Shave biopsy: A scalpel or blade is used to remove a thin layer of superficial skin. Usually, no stitches are required for wound closure and the skin heals in 1 to 2 weeks. Mainly used for skin diseases that affect only the epidermis and superficial dermis or as a treatment modality to remove small cutaneous lesions (eg, seborrheic or actinic keratoses, acrochordons, verrucae and superficial BCCs and SCCs). Shave biopsies are generally not useful to visualize processes deep in the dermis or subcutaneous tissue.

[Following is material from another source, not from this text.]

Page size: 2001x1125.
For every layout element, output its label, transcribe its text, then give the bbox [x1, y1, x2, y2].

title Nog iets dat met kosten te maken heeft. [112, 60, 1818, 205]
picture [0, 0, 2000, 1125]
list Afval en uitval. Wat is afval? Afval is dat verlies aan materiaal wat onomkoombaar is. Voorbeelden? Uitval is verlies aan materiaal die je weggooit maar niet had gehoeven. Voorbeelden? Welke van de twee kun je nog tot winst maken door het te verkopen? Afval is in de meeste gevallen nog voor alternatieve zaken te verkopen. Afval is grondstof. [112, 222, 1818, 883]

Punch biopsy: A cylindrical, cookie cutter-like tool is used to quickly and conveniently obtain a round, full-thickness skin sample with minimal tissue damage. Punch biopsies range in size from 2 to 8 mm in diameter and usually require 1 to 2 stitches for wound closure. Mainly used for pathologies involving the epidermis and dermis (eg, eczema, psoriasis, drug eruption, vasculitis and autoimmune or blistering disorders).
Incisional biopsy: A scalpel is used to remove a full thickness piece of skin lesion. Usually requires sutures for wound closure. Mainly used when larger samples are needed or when the suspected pathology involves deeper tissues, such as subcutaneous fat or fascia (eg, erythema nodosum).
Excisional biopsy: A scalpel is used to remove the entire lesion including margins, most commonly using an elliptical excision. Sutures or more significant skin closure techniques (eg, skin grafting) are needed. Mainly used for dermal, subcutaneous and melanocytic neoplasms or as a treatment modality (eg, melanoma).
Direct immunofluorescence (DIF) studies: A known antibody is linked to a fluorescent agent that targets a specific antigen. When the antibody binds the target antigen, it fluoresces and can be seen under microscopy. The pattern and location of the fluorescence are used to diagnose specific skin diseases including blistering disorders (eg, bullous pemphigoid) and autoimmune skin diseases (eg, lupus erythematosus).